Task list:
1: Answer these questions from the thread on PID controller tuning:
(a) Why can tuning be pushed farther for one instance of a device than for a whole production run?
(b) What two things can render a formerly-acceptable tuning invalid?
(c) What is the informal way of making sure the system is stable?
2: Translate this sentence from the thread on PID controller tuning into Spanish: "Telling the difference between an autonomous oscillation and some external signal being amplified is a matter of experience."
3: Reproduce word for word everything in the thread on PID controller tuning from "Yes. But with" down to "formerly-acceptable tuning invalid.".

## START Passage given

Yes. But with caveats.
The error that I've seen in practice comes from putting too much reliance
on being able to further tweak a controller -- you have to know how far
you can push things, and when to stop. And you can always push the
tuning farther for one instance of a device than you can for a whole
production run, because you end up tuning to a particular device's
peculiarities -- and the next one has different peculiarities. Ditto
that one device at one temperature and at one point in it's lifetime --
environmental changes and aging can affect the plant in ways that render
a formerly-acceptable tuning invalid.
--
www.wescottdesign.com
Reply by rickman●May 15, 20172017-05-15
On 5/15/2017 1:03 AM, Tim Wescott wrote:
> On Mon, 15 May 2017 00:22:07 -0400, rickman wrote:
>
>> On 5/14/2017 8:06 PM, Tim Wescott wrote:
>>> On Sat, 13 May 2017 15:47:29 -0400, rickman wrote:
>>>
>>>> On 5/13/2017 12:53 PM, Randy Yates wrote:
>>>>> Tim Wescott <tim@seemywebsite.really> writes:
>>>>>
>>>>>> On Fri, 12 May 2017 11:17:05 -0400, Randy Yates wrote:
>>>>>>
>>>>>>> I know next-to-nothing about this topic, but the following question
>>>>>>> has popped into my mind several times.
>>>>>>>
>>>>>>> It seems like folks generally (and perhaps this is totally wrong)
>>>>>>> design PID controllers by basically selecting what they think are
>>>>>>> "good" constants for the proportional, integral, and derivative
>>>>>>> terms. That is,
>>>>>>> they just sorta play with their systems and tweak the terms until
>>>>>>> it seems to work smoothly.
>>>>>>>
>>>>>>> However, how do you know that a particular configuration is stable?
>>>>>>
>>>>>> If you are tuning informally, then the informal way of making sure
>>>>>> the system is stable is to make sure that it is neither singing nor
>>>>>> dancing. Telling the difference between an autonomous oscillation
>>>>>> and some external signal being amplified is a matter of experience.

## END Passage given
## START Dataset

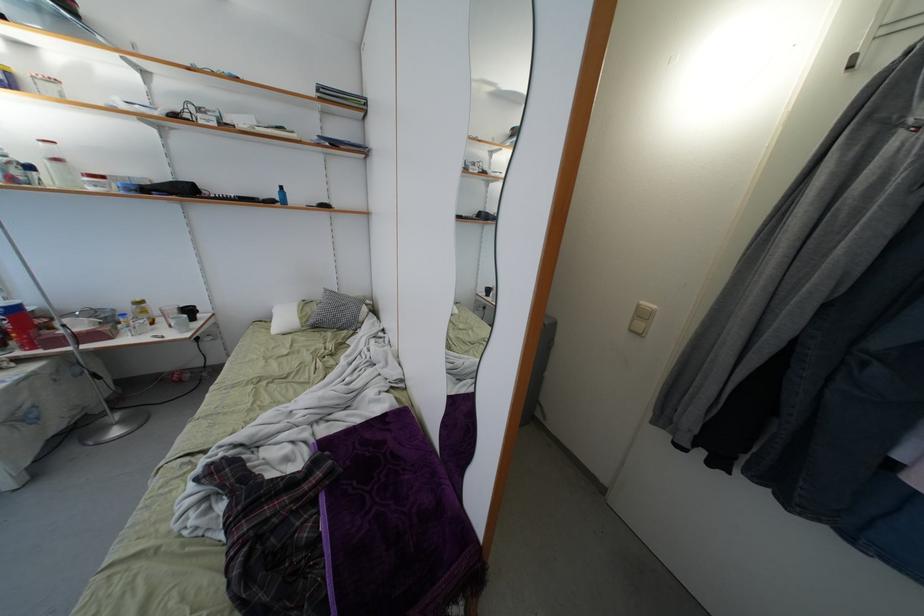
Identify the location of red and white container. The width and height of the screenshot is (924, 616). (94, 182).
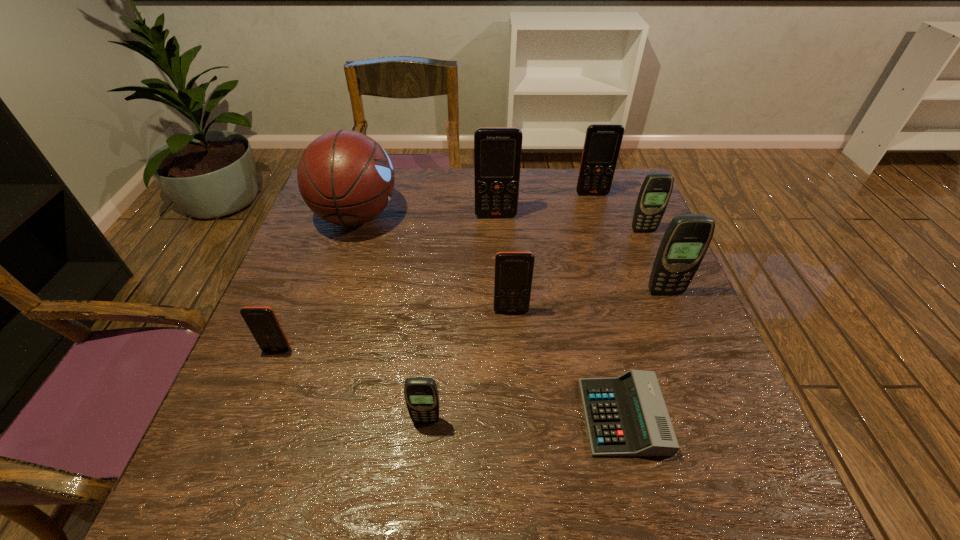
Locate an element on the screen. The width and height of the screenshot is (960, 540). the second smallest orange cellular telephone is located at coordinates (513, 277).

Image resolution: width=960 pixels, height=540 pixels. I want to click on the nearest orange cellular telephone, so click(x=262, y=322).

This screenshot has width=960, height=540. In order to click on the third nearest object in this screenshot , I will do `click(262, 322)`.

Locate an element on the screen. The height and width of the screenshot is (540, 960). the seventh object from right to left is located at coordinates (421, 395).

You are a GUI agent. You are given a task and a screenshot of the screen. Output one action in this format:
    pyautogui.click(x=<x>, y=<y>)
    Task: Click on the leftmost gray cellular telephone
    This screenshot has width=960, height=540.
    Given the screenshot: What is the action you would take?
    pyautogui.click(x=421, y=395)

Identify the location of the shortest object. Image resolution: width=960 pixels, height=540 pixels. (626, 415).

Find the location of `gray calculator`. gray calculator is located at coordinates (626, 415).

At what (x,y) coordinates should I click in order to perform the action: click on vacant space located on the screen of the second farthest cellular telephone. Please return your answer as a coordinate pair (x, y). Looking at the image, I should click on (500, 313).

Locate an element on the screen. This screenshot has width=960, height=540. vacant space located on the right of the basketball is located at coordinates point(462,216).

Image resolution: width=960 pixels, height=540 pixels. I want to click on free space located on the screen of the fifth cellular telephone from left to right, so click(598, 212).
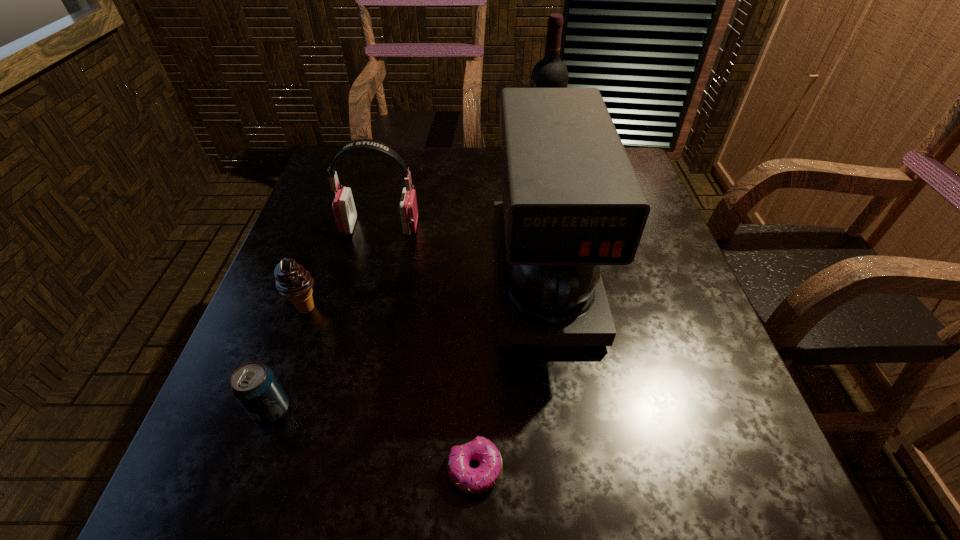
Identify the location of pop soda located at the left edge. (254, 385).

In the image, there is a desktop. Find the location of `free space at the far edge`. free space at the far edge is located at coordinates (483, 172).

The height and width of the screenshot is (540, 960). In the image, there is a desktop. Identify the location of free space at the near edge. (440, 472).

Find the location of a particular element. The image size is (960, 540). free space at the left edge of the desktop is located at coordinates (231, 422).

Locate an element on the screen. This screenshot has width=960, height=540. free region at the right edge of the desktop is located at coordinates (646, 338).

Locate an element on the screen. vacant point at the near left corner is located at coordinates (191, 502).

At what (x,y) coordinates should I click in order to perform the action: click on unoccupied area between the nearest object and the icecream. Please return your answer as a coordinate pair (x, y). The image size is (960, 540). Looking at the image, I should click on (390, 389).

I want to click on blank region between the third tallest object and the third object from right to left, so click(427, 348).

I want to click on empty space between the fifth tallest object and the third tallest object, so click(326, 319).

Find the location of `free space between the shortest object and the third tallest object`. free space between the shortest object and the third tallest object is located at coordinates (427, 348).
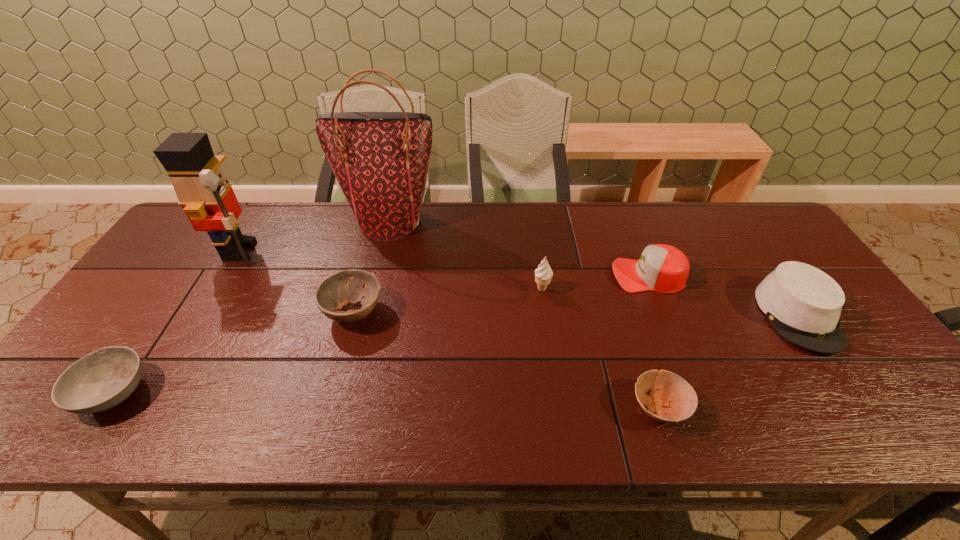
You are a GUI agent. You are given a task and a screenshot of the screen. Output one action in this format:
    pyautogui.click(x=<x>, y=<y>)
    Task: Click on the tallest object
    The height and width of the screenshot is (540, 960).
    Given the screenshot: What is the action you would take?
    [380, 160]

I want to click on nutcracker, so click(x=204, y=192).

Find the location of a particular element. This screenshot has height=540, width=960. the sixth shortest object is located at coordinates (543, 274).

Locate an element on the screen. This screenshot has width=960, height=540. the fourth object from right to left is located at coordinates (543, 274).

You are a GUI agent. You are given a task and a screenshot of the screen. Output one action in this format:
    pyautogui.click(x=<x>, y=<y>)
    Task: Click on the rightmost object
    This screenshot has width=960, height=540.
    Given the screenshot: What is the action you would take?
    pyautogui.click(x=803, y=304)

At what (x,y) coordinates should I click in order to perform the action: click on baseball cap. Please return your answer as a coordinate pair (x, y). Looking at the image, I should click on (663, 268).

Locate an element on the screen. This screenshot has height=540, width=960. the tallest bowl is located at coordinates (336, 292).

The width and height of the screenshot is (960, 540). What are the coordinates of `the second bowl from right to left` in the screenshot? It's located at tap(336, 292).

Locate an element on the screen. This screenshot has width=960, height=540. the leftmost bowl is located at coordinates (104, 378).

Where is `the rightmost bowl`? Image resolution: width=960 pixels, height=540 pixels. the rightmost bowl is located at coordinates (675, 400).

## END Dataset

Answers below:
1:
(a) You end up tuning to a particular device's peculiarities, and the next one has different peculiarities.
(b) Environmental changes and aging.
(c) Making sure that it is neither singing nor dancing.

2: Distinguir entre una oscilación autónoma y alguna señal externa que se está amplificando es cuestión de experiencia.

3:
Yes. But with caveats.
The error that I've seen in practice comes from putting too much reliance
on being able to further tweak a controller -- you have to know how far
you can push things, and when to stop. And you can always push the
tuning farther for one instance of a device than you can for a whole
production run, because you end up tuning to a particular device's
peculiarities -- and the next one has different peculiarities. Ditto
that one device at one temperature and at one point in it's lifetime --
environmental changes and aging can affect the plant in ways that render
a formerly-acceptable tuning invalid.